Behaviour you see on a druggy night in Brighton with your friends would not be out of place in a psychiatric ward. If it’s the more chilled out kind, it’s still cringy as hell- why people would enjoy sitting on a patio in the cold inhaling from a joint that’s just been in their friend’s disgusting mouth is beyond me. It’s time we re-evaluate exactly why, over and over again, we choose to take these courses of action, and encourage our friends to take them: drug culture at University is boring, stale, and is ruining what makes student life so fun.

Disagree

Devin Thomas

Before the idea that drugs are ‘a detriment to University life’ can be addressed, we must define this lifestyle. The key features of a student’s life seem to be (from what I gather from my own life, my friends’ lives and what I’ve read in bad Tab articles) that we are poor, lazy, alcoholic and narcissistic- however, we are all of these things knowingly and ironically, and so it’s okay. It’s a kind of joke: students are so hilariously inadequate that it’s actually something we rally around, and a major identifier for students everywhere.

Whether this vaguely sad ‘lifestyle’ could be lessened further by the inclusion of drugs is debateable. I would argue one of two things, dependent on the accepted view of the situation. If it is accepted that drugs are already part of the University lifestyle, we can blame drugs, in part, for the decline of this lifestyle, and agree that they are a detriment to University life- however, as part of a larger problem, I don’t really think drugs are much to blame. If we state that they are not, and that drugs need to be kept apart from the student lifestyle, I would argue that this way of living and identifying yourself is already so far in decline without drugs that adding one more contributing factor onto the mess would make no noticeable difference.

Either way the outcome is the same: we can see quite clearly that drugs are a relatively harmless and less than significant aspect of the student’s ideology, identity and psychology, and so are not so much a detriment to the lifestyle as just another potential tool to waste a weekend with. Depending on other, more varied definitions of the imagined student lifestyle you could even argue that drugs are a great benefactor: if you believe that to be a student is to waste as much time, money and potential as possible- a nihilistic but arguably realistic view of our condition- drugs can be said to be perhaps the most significant contributor to our culture, and maybe even underutilized by the student.

Everyone at University who’s seen Trainspotting probably thinks drugs are cool, even despite the dead baby scene- nothing is more cool than something so edgy and dangerous, after all.
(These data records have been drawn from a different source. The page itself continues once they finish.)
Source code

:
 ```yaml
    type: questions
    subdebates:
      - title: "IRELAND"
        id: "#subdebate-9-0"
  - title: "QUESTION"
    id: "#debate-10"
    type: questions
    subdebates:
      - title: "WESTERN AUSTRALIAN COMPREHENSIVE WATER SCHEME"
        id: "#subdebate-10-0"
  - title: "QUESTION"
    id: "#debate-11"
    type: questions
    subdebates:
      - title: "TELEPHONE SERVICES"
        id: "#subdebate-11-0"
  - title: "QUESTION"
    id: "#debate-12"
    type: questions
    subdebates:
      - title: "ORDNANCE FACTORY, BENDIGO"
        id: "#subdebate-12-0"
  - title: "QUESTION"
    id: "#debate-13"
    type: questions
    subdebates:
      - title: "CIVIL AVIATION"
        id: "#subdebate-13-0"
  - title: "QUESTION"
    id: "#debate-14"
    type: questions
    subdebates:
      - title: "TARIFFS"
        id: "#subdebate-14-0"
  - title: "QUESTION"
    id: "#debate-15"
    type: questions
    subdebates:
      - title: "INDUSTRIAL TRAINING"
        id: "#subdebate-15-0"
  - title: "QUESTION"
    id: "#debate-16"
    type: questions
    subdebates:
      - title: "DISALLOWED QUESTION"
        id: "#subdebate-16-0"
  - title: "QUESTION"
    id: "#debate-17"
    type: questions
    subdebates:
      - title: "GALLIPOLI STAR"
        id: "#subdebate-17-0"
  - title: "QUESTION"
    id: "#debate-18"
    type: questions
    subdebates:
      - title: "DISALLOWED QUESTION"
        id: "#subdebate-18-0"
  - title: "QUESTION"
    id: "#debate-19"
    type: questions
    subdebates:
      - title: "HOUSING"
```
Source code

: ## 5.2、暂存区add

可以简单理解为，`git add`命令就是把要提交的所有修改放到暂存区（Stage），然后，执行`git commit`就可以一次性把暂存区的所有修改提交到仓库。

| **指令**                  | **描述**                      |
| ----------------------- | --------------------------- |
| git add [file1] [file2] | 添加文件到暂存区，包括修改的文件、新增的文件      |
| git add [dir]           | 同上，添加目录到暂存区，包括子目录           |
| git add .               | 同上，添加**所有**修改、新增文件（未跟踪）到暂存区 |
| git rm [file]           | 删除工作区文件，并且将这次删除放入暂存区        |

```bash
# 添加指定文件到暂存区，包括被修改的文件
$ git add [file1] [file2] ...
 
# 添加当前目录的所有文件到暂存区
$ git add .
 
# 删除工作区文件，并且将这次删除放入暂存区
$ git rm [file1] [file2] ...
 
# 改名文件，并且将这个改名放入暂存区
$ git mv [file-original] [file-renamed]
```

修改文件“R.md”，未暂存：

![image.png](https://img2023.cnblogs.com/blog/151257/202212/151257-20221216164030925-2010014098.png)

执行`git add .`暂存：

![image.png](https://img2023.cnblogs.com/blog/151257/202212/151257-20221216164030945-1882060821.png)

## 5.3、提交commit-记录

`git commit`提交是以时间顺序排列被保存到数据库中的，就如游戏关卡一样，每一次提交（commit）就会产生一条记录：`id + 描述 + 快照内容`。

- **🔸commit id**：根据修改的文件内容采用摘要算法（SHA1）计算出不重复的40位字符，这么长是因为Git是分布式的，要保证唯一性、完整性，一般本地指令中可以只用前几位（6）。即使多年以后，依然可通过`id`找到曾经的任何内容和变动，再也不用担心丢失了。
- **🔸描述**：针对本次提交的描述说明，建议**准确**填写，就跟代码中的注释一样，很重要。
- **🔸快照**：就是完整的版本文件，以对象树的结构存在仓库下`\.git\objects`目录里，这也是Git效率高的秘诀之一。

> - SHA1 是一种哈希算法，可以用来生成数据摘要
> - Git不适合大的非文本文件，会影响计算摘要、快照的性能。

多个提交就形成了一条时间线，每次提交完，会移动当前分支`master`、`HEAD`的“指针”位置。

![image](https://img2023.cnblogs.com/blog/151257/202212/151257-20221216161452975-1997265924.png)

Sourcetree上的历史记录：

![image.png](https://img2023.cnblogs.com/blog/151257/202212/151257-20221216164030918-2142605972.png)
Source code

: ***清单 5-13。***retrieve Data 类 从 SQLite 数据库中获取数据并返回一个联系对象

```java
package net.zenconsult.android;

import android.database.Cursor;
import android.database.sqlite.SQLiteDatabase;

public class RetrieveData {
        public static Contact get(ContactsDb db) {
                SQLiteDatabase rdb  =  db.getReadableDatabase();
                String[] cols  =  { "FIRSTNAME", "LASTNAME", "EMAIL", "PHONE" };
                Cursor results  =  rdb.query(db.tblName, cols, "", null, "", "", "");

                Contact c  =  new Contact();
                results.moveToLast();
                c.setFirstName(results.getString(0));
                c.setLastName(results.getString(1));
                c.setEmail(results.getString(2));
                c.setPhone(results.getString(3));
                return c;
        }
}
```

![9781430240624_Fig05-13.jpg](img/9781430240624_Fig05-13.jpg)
As well as that, heroin chic remains a validly aesthetic fashion choice. As long as something remains both fashionable and interestingly self-destructive it will be done to death by students. While the average student isn’t robbing cash registers to score bags of scag, though, and instead sticks safely and reliably to pills and marijuana, the image they think it gives them is undeniably one they try to play up. To this point I say so what? Everybody downing six cans and three shots at predrinks who vomits as soon as they get out the door is ruining their own night for the same reasons of image, interestingness, ‘banter’ and notoriety.

Perhaps I’m overthinking the politics at play here- after all, drugs at our University are common, and wholly accepted by most. It does seem, though, that a strange dichotomy exists where on one side we have the socially acceptable student life of burgeoning alcoholism, and on the other the embarrassing and shameful life of drug dependency. Neither is exactly glamorous, true, and both are potentially damaging- but to argue that drug use is a detriment to University life cheapens the damage we can do to ourselves with legal highs and puts drugs on a pedestal. It would be far better, I think, to agree that the use of any mind-altering substance can be argued to be both the maker and ruination of the University lifestyle, and leave differences in preferred substance behind- with the Government and most people older than sixty completely against us, I don’t think we’re in a position as students to vilify each other’s life choices.